# Warcraft 3 TFT and Hamachi problem



## white0ut442

My friends are trying to play LAN on WC3:TFT through Hamachi, but it's not working. Whenever I or someone else create a game, nobody can see it. We can ping each other on Hamachi fine, but gaming is a no-go. What could be wrong?


----------



## Beef246

Sometimes for some strange reason when using hamachi, the computer will not use hamachis IP address, It will instead use the IP address of your router when used for gaming. Try hosting a LAN game and checking the IP there to see if it matches the hamachi one.


----------



## white0ut442

Thanks for replying!

How would I check the IP from warcraft?


----------



## Beef246

Its been a long time since I played that but usually, when you host a LAN game it should display your IP address somewhere on the screen of the match setup


----------



## white0ut442

It's not there.. I can't find it anywhere :/
It seems like a few others on the Hamachi forums are having the same problem, but I don't see anyone answering them. Most people have no problem with this, which troubles me.


----------



## blurvan

i am having the exact same problems, i was just wondering if you managed to fix it.
i have forwarded ports 80 for hamachi and 6112 - 6119 for warcraft but we still cant see each others games.
does anyone have some advice?


----------



## white0ut442

Still not fixed .....maybe fixed?
I also fowarded and nothing happened. On the hamachi forums, someone said to go into command prompt and type route -f
this worked for someone but i haven't tried it yet


----------



## romtale

I have some other problems... I am hosting by not hamachi but by my LAN network connection and no1 joins I gotta wait so loong !! can someone help me ??? Ooh and I did exeption on firewall ... do I need any program ????


----------



## Overkill1010

Hi guys , i have the same problem but ive made it work!!
Simply use hamachi along with lancraft, and for some reason it works!

1)Decide who you want to play with. One of you should then host a LAN server normally (Make sure hamachi is on and you are both on the same hamachi network)

2)The other places lancraft.exe in the wc3 directory, starts it, enters the hosters ip (the one hamachi assigns) and clicks join.
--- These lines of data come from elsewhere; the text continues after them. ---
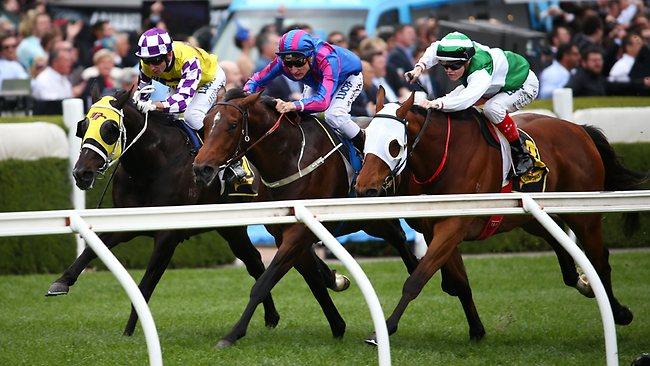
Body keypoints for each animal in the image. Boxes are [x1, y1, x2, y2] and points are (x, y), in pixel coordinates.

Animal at [44, 90, 280, 336]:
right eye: (83, 126)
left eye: (110, 129)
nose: (82, 173)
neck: (150, 167)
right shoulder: (129, 221)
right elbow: (91, 249)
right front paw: (61, 282)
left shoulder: (169, 235)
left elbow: (145, 285)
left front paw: (129, 331)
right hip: (231, 229)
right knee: (253, 260)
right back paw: (271, 316)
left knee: (258, 259)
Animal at [190, 88, 488, 346]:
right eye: (204, 124)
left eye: (231, 125)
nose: (202, 168)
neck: (291, 156)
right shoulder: (285, 233)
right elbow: (312, 280)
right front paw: (337, 318)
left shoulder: (299, 233)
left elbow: (265, 281)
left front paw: (232, 334)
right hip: (374, 222)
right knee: (403, 243)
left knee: (409, 245)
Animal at [354, 86, 644, 344]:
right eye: (365, 139)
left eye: (393, 145)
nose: (364, 188)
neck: (442, 158)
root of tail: (580, 129)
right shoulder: (433, 228)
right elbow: (459, 282)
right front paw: (476, 330)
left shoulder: (453, 225)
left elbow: (417, 279)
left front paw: (384, 330)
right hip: (528, 217)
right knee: (561, 247)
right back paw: (582, 282)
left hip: (585, 216)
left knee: (600, 260)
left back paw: (619, 312)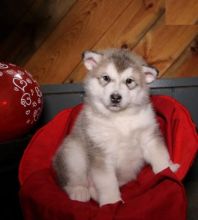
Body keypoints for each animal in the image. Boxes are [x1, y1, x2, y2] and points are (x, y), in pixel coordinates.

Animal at [52, 48, 179, 206]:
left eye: (129, 81)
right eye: (106, 78)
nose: (116, 97)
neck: (120, 119)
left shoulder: (148, 136)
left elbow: (159, 155)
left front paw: (167, 169)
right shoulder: (101, 153)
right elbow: (107, 182)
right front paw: (111, 201)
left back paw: (94, 193)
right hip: (72, 154)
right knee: (70, 180)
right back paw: (79, 192)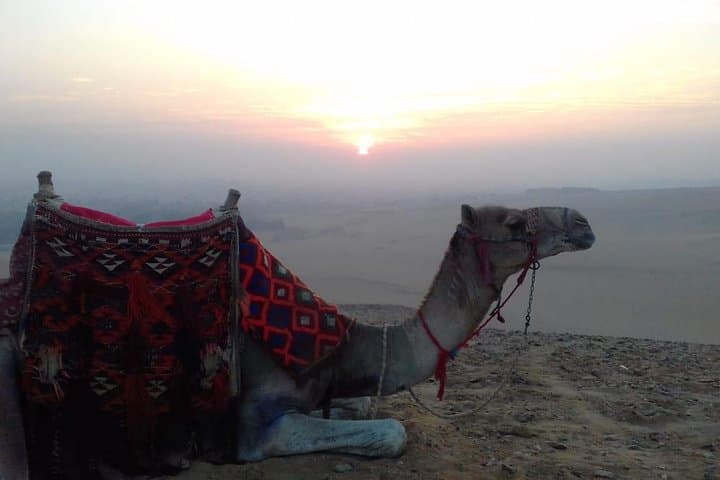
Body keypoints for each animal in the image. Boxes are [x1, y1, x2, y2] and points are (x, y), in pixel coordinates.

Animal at [0, 172, 595, 478]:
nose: (584, 223)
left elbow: (366, 405)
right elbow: (390, 431)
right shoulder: (257, 424)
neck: (345, 345)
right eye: (514, 223)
3)Go to LAN and the game will be there!!

I dont know how this works, but I had the same problem, and with this method it always works now.


----------



## StFu.oR.dIE

I'm playing warcraft III...the 1st time i download the hamachi ,my fren created a network and ive joined it.then i create a game and we can meet and play together,then in the night i create a network and ask my other fren to join,and then i create a game,but my fren cant find any game there in the LOCAL AREA NETWORK... what shud i do?


----------



## kr4zy4zn

Someone please solve this


----------



## noooooop

I'm having the same problem. Anyone found a fix for this yet?


----------



## rhommel

Hi, I had the same problem to play TFT with hamachi, also tried the hamachi/lancraft combination but it didn't work. I have a router and a LAN at home, and can play normally in this LAN, so I thought that warcraft was trying to use my "real" LAN instead of the hamachi "virtual" one. 
Then I tried to join my friend's game (both us in the same hamachi LAN) using lancraft, providing his hamachi IP to lancraft, but it failed. He does not have a "real" LAN as I do, so I think that warcraft uses the IP of the connection being used to connect to the internet instead of the hamachi IP, so that having a real LAN really doesn't matter...
If lancraft forces the warcraft player who wants to join to use the hamachi IP (of the host player) then what is missing is a way to force the host to have its warcraft use the hamachi IP as well, but I really don't know how to do this, and I'm not preety confident on my assumptions either, so, can anyone help?
Thanks in advance


----------



## Rawrmae

Its really simple.

1. Make sure you all have the same Warcraft Version. (1.20e is recommended)
2. Uninstall Hamachi.
3. Download Hamachi *1.0.1.5*
4. Reinstall Hamachi 1.0.1.5
5. Set up network
6. Play

If you still have problems after installing 1.0.1.5 your computer then:
1. Your computer hates you
2. You are gay
3. You should visit this link: http://logmeinwiki.com/wiki/Hamachi:Warcraft_3_-_Reign_of_Chaos,_The_Frozen_Throne


----------



## Teclcly

Warcraft III often wont use the Hamachi connection by default.

Wc3 determines what IP to use dependent upon the Windows hierarchy for network devices. You need to move Hamachi to the top of this hierarchy in order for Wc3 to use that IP. You must do this on ALL computers that will be playing Wc3.

1. Open Network Connections.
2a. (VISTA) Press ALT to activate the Menu Bar.
2b. Click "Advanced" found in the menu bar.
3. Click Advanced Settigns (Opens the "Advanced Settings" dialog box).
4. In the top box, select "Hamachi".
5. Click the up arrow to the right until hamatchi is at the top.
6. Click "OK"
7. Restart/Start Wc3


----------